## Exercise requirements
Copy each line below in which the word "giảm" occurs.

===== Data provided =====

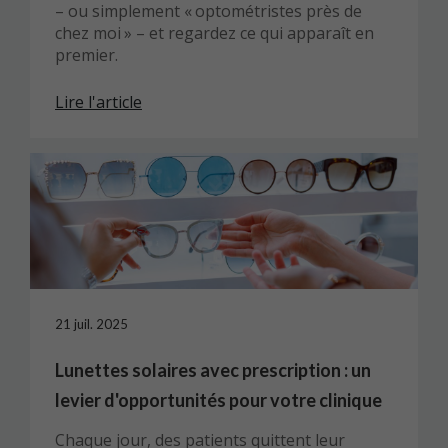
– ou simplement « optométristes près de
chez moi » – et regardez ce qui apparaît en
premier.
Lire l'article
21 juil. 2025
Lunettes solaires avec prescription : un
levier d'opportunités pour votre clinique
Chaque jour, des patients quittent leur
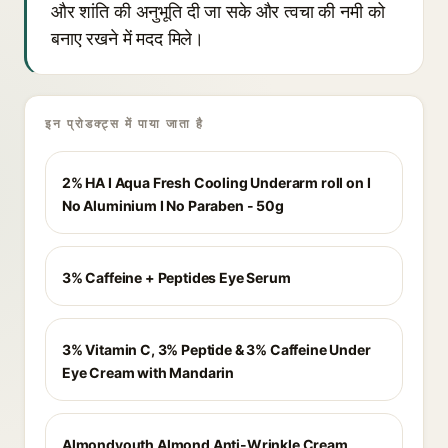
और शांति की अनुभूति दी जा सके और त्वचा की नमी को
बनाए रखने में मदद मिले।
इन प्रोडक्ट्स में पाया जाता है
2% HA I Aqua Fresh Cooling Underarm roll on I
No Aluminium I No Paraben - 50g
3% Caffeine + Peptides Eye Serum
3% Vitamin C, 3% Peptide & 3% Caffeine Under
Eye Cream with Mandarin
Almondyouth Almond Anti-Wrinkle Cream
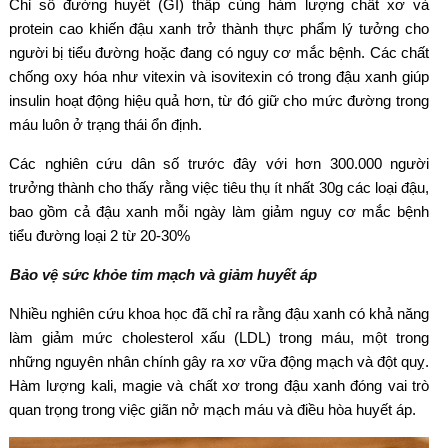
Chỉ số đường huyết (GI) thấp cùng hàm lượng chất xơ và
protein cao khiến đậu xanh trở thành thực phẩm lý tưởng cho
người bị tiểu đường hoặc đang có nguy cơ mắc bệnh. Các chất
chống oxy hóa như vitexin và isovitexin có trong đậu xanh giúp
insulin hoạt động hiệu quả hơn, từ đó giữ cho mức đường trong
máu luôn ở trạng thái ổn định.
Các nghiên cứu dân số trước đây với hơn 300.000 người
trưởng thành cho thấy rằng việc tiêu thụ ít nhất 30g các loại đậu,
bao gồm cả đậu xanh mỗi ngày làm giảm nguy cơ mắc bệnh
tiểu đường loại 2 từ 20-30%
Bảo vệ sức khỏe tim mạch và giảm huyết áp
Nhiều nghiên cứu khoa học đã chỉ ra rằng đậu xanh có khả năng
làm giảm mức cholesterol xấu (LDL) trong máu, một trong
những nguyên nhân chính gây ra xơ vữa động mạch và đột quỵ.
Hàm lượng kali, magie và chất xơ trong đậu xanh đóng vai trò
quan trọng trong việc giãn nở mạch máu và điều hòa huyết áp.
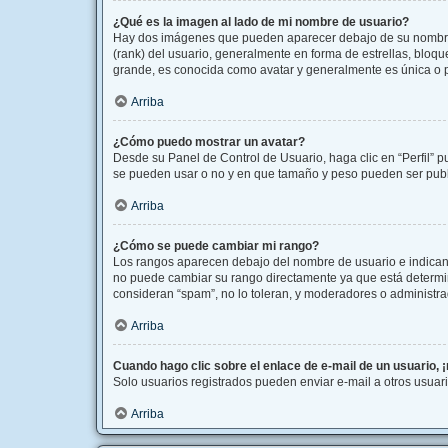
¿Qué es la imagen al lado de mi nombre de usuario?
Hay dos imágenes que pueden aparecer debajo de su nombre de
(rank) del usuario, generalmente en forma de estrellas, bloq
grande, es conocida como avatar y generalmente es única o 
Arriba
¿Cómo puedo mostrar un avatar?
Desde su Panel de Control de Usuario, haga clic en “Perfil” p
se pueden usar o no y en que tamaño y peso pueden ser publi
Arriba
¿Cómo se puede cambiar mi rango?
Los rangos aparecen debajo del nombre de usuario e indican l
no puede cambiar su rango directamente ya que está determina
consideran “spam”, no lo toleran, y moderadores o administra
Arriba
Cuando hago clic sobre el enlace de e-mail de un usuario, 
Solo usuarios registrados pueden enviar e-mail a otros usuario
Arriba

=====

## Solution
bao gồm cả đậu xanh mỗi ngày làm giảm nguy cơ mắc bệnh
Bảo vệ sức khỏe tim mạch và giảm huyết áp
làm giảm mức cholesterol xấu (LDL) trong máu, một trong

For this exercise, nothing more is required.